- _TASK STATEMENT_
In the entries below, spot each line with the word "cite" and copy it.
BEGIN RECORDS
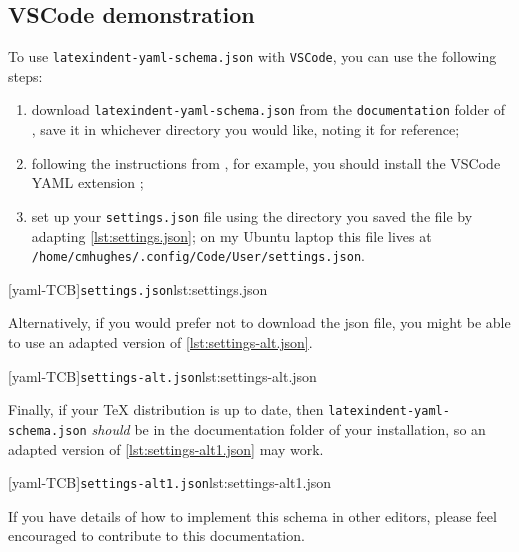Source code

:  \subsection{VSCode demonstration}
  To use \texttt{latexindent-yaml-schema.json} with \texttt{VSCode}, you can use the
  following steps:  
  \begin{enumerate}
   \item download \texttt{latexindent-yaml-schema.json} from the \texttt{documentation} folder of
         \cite{latexindent-home}, save it in whichever directory you would like, noting it for
         reference;
   \item following the instructions from \cite{vscode-yaml-demo}, for example, you should install
         the VSCode YAML extension \cite{vscode-yaml-extentions};
   \item set up your \texttt{settings.json} file using the directory you saved the file by
         adapting \cref{lst:settings.json}; on my Ubuntu laptop this file lives at
         \texttt{/home/cmhughes/.config/Code/User/settings.json}.
  \end{enumerate}

  \begin{widepage}
   [yaml-TCB]{\texttt{settings.json}}{lst:settings.json}
  \end{widepage}

  Alternatively, if you would prefer not to download the json file, you might be able to
  use an adapted version of \cref{lst:settings-alt.json}.

  \begin{widepage}
   [yaml-TCB]{\texttt{settings-alt.json}}{lst:settings-alt.json}
  \end{widepage}

  Finally, if your TeX distribution is up to date, then
  \texttt{latexindent-yaml-schema.json} \emph{should} be in the documentation folder of
  your installation, so an adapted version of \cref{lst:settings-alt1.json} may work.

  \begin{widepage}
   [yaml-TCB]{\texttt{settings-alt1.json}}{lst:settings-alt1.json}
  \end{widepage}

  If you have details of how to implement this schema in other editors, please feel
  encouraged to contribute to this documentation.

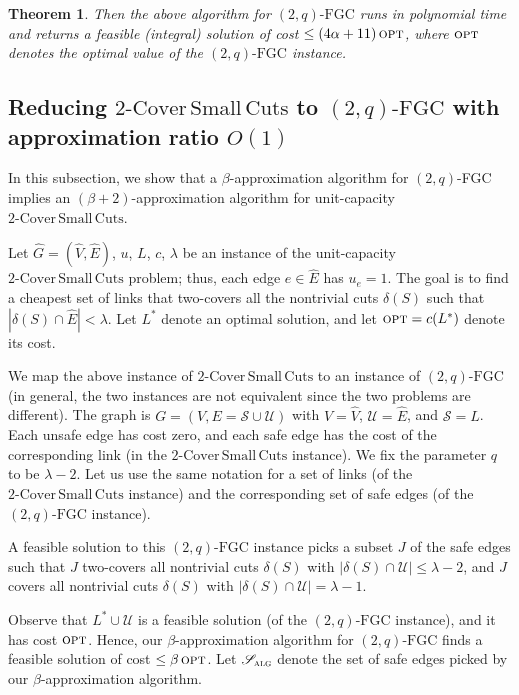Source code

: \documentclass[11pt]{article}
\newtheorem{theorem}{Theorem}
\newcommand{\opt}{\textsc{opt}}
\newcommand{\safe}{\mathscr{S}}
\newcommand{\unsafe}{\mathscr{U}}
\newcommand{\fgc}{\mathrm{FGC}}
\newcommand{\J}{{J}}
\newcommand{\alg}{\textsc{alg}}
\newcommand{\twoqfgc}{(2,q)\text{-}\fgc}
\newcommand\capbound{\lambda}
\newcommand\hG{\hat{G}}
\newcommand\hE{\hat{E}}
\newcommand\hV{\hat{V}}
\newcommand\twoASC{\mathrm{2\text{-}Cover\,Small\,Cuts}}
\begin{document}
{{{\begin{theorem}
Then the above algorithm for $\twoqfgc$ runs in polynomial time and
returns a feasible (integral) solution of cost $\leq (4\alpha+11)\, \opt$,
where $\opt$ denotes the optimal value of the $\twoqfgc$ instance.
\end{theorem}
}

}


\medskip

\subsection*{Reducing $\twoASC$ to $\twoqfgc$ with approximation ratio $O(1)$}
{
In this subsection, we show that a $\beta$-approximation algorithm
for $(2,q)$-FGC implies an $(\beta+2)$-approximation algorithm for
unit-capacity $\twoASC$. 

Let $\hG=(\hV,\hE)$, $u$, $L$, $c$, $\capbound$ be an instance of
the unit-capacity $\twoASC$ problem; thus, each edge $e\in\hE$ has $u_e=1$.
The goal is to find a cheapest set of links that two-covers all the
nontrivial cuts $\delta(S)$ such that $|\delta(S)\cap\hE| <\capbound$.
Let $L^*$ denote an optimal solution, and let $\opt=c(L^*)$ denote its cost.


We map the above instance of $\twoASC$ to an instance of $\twoqfgc$ (in general, the two instances are not equivalent since the two problems are different).
The graph is $G=(V, E=\safe\cup\unsafe)$ with  $V=\hV$, $\unsafe=\hE$, and $\safe = L$.
Each unsafe edge has cost zero, and each safe edge has the cost of
the corresponding link (in the $\twoASC$ instance).
We fix the parameter $q$ to be $\capbound-2$.
Let us use the same notation for a set of links (of the $\twoASC$ instance)
and the corresponding set of safe edges (of the $\twoqfgc$ instance).

A feasible solution to this $\twoqfgc$ instance picks a subset $\J$
of the safe edges such that $\J$ two-covers all nontrivial cuts
$\delta(S)$ with $|\delta(S)\cap \unsafe| \leq \capbound-2$, and
$\J$ covers all nontrivial cuts $\delta(S)$ with $|\delta(S)\cap\unsafe|=\capbound-1$.

Observe that $L^*\cup\unsafe$ is a feasible solution (of the $\twoqfgc$ instance),
and it has cost $\opt$.
Hence, our $\beta$-approximation algorithm for $\twoqfgc$ finds
a feasible solution of cost $\leq\beta\,\opt$.
Let $\safe_{\alg}$ denote the set of safe edges picked by our
$\beta$-approximation algorithm.

}}
\end{document}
END RECORDS
- _EXERCISE RESPONSE_
         \cite{latexindent-home}, save it in whichever directory you would like, noting it for
   \item following the instructions from \cite{vscode-yaml-demo}, for example, you should install
         the VSCode YAML extension \cite{vscode-yaml-extentions};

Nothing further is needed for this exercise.